One of my favorite characters in the church was a widow by the name of Annie Belle. Her husband had passed away years before and when we knew her, she was in her 60s. Instead of selling her home and farmland, she continued on as before by cultivating the land herself and using her old tractor. She even fixed it when it broke down. She was a farmer in every sense of the word.

Her home was a rather frightening place for this city girl. She had all sorts of critters running around her house. She had numerous cats, birds, a raccoon, and a squirrel she had raised from birth. These creatures freely roamed her house and if you weren’t careful, they would climb right up your pants leg.

But I admired Annie Belle more than anyone else in that community. She was a true pioneer woman and could do just about anything. She was fearless. In the spring she would put on her straw hat that covered her red hair streaked with grey, put on her husband’s overalls with a long sleeve flannel checked shirt underneath, put on ankle boots caked with mud and manure and get on her tractor to prepare the soil.

Her skin always seemed sunburned because she was so fair, but she always had a smile on her freckled face with her blue eyes crinkling in the corners behind silver framed spectacles. She was plain spoken and generous to everyone. But she was especially kind to my husband and me who had no family close by and a baby on the way.

One day we went to her home to visit and caught her on the tractor. When she saw us pull into the yard she stopped and waved us over.

As we greeted each other I noticed she was talking rather strangely and when she spit over the side of the tractor, I finally figured out why… she was chewing her produce. Yes, she was also a tobacco planter.

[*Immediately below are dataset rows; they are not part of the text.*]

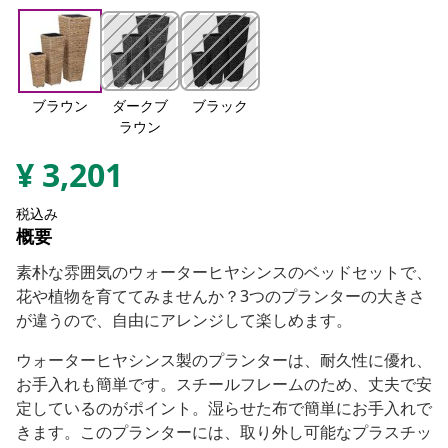
ブラウン
ダークブ
ブラック
ラウン
¥
3,201
税込み
概要
素朴な雰囲気のウォーターヒヤシンスのベッドセットで、
花や植物を育ててみませんか？3つのプランターの大きさ
が違うので、自由にアレンジして楽しめます。
ウォーターヒヤシンス製のプランターは、耐久性に優れ、
お手入れも簡単です。スチールフレームのため、丈夫で安
定しているのがポイント。湿らせた布で簡単にお手入れで
きます。このプランターには、取り外し可能なプラスチッ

Now what is so funny about this is that a year before, the state came to all the tobacco farmers in the area and offered to buy their land for twice what it was worth so they could build a lake. The majority of the people in the community became millionaires overnight. But looking at Annie Belle you never would have known it.

While we were conversing, she hopped off the tractor and we followed her to the chicken coop. She wanted to give us some fresh eggs. But as she went through the coop, I noticed that she would pick up an egg, look at it closely and then return it. But after looking closely at the other eggs, she would put them in a basket for us.

You know me, I’m nosy and couldn’t resist asking what was going on.

“Well, I have had a turrable time with my aiggs (eggs). So I pozened ‘em,” she said.

With some difficulty, I translated this interesting explanation.

Evidently, Annie Belle had been having trouble with snakes coming in her chicken coop and eating the eggs. So to fix the situation, she injected several eggs with poison and left them in the chicken coop for the snakes to get. She had carefully marked each poisoned egg. She left those eggs in there all the time and never had any more snake issues.

Interesting.

So we all chatted a little longer and finally we left for home with a basket full of eggs and a bag of fresh corn. Upon returning home I laid the eggs out on the counter and thought about this. God bless Annie Belle for wanting to share with us, but what were the odds that she had forgotten to mark one of the eggs?

We couldn’t be sure, but we could be careful since I was pregnant. We decided not to use the eggs, but I pulled out the corn and got ready to shuck.

That’s when a thought struck me. I turned to my husband. “Honey, you don’t suppose Annie Belle poisoned some of the corn, too, you?

We just stared at each other. He grabbed the phone and called her.

“No!” she said. “Thet would be just plumb crazy! I just put Sulphur all around ‘em.”